-- TO-DO ITEM --
Copy, from the material below, each line where "Каша" shows up.
==*==
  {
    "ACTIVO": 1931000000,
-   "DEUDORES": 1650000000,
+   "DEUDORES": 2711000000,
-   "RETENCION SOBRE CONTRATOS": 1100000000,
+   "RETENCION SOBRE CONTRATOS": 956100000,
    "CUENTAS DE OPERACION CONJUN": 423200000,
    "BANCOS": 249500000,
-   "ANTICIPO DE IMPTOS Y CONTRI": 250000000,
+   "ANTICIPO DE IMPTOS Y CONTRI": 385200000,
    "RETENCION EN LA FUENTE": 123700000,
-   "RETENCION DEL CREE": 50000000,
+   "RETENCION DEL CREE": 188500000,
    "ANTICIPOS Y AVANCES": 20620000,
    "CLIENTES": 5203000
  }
==*==
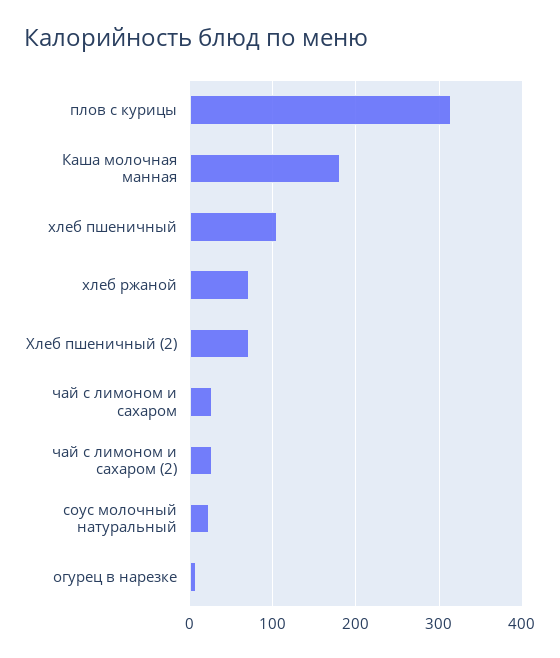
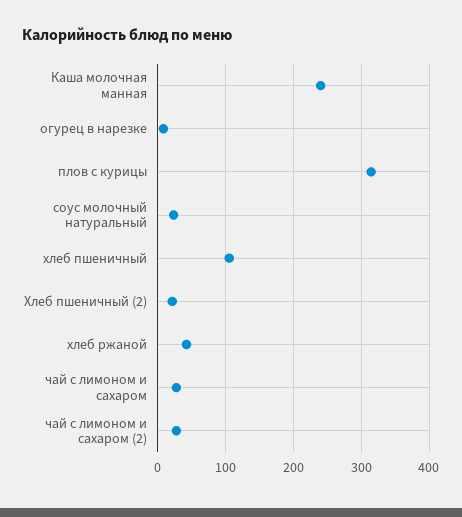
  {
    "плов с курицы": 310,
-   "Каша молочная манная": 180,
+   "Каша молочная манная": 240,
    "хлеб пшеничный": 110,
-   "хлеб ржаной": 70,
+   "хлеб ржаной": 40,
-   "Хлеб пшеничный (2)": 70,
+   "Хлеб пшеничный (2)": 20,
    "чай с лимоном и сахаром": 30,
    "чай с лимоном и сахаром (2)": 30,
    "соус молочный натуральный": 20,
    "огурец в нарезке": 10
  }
==*==
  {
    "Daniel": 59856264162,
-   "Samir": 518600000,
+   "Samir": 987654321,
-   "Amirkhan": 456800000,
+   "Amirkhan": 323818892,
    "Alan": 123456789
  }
==*==
-- SOLVED EXERCISE --
-   "Каша молочная манная": 180,
+   "Каша молочная манная": 240,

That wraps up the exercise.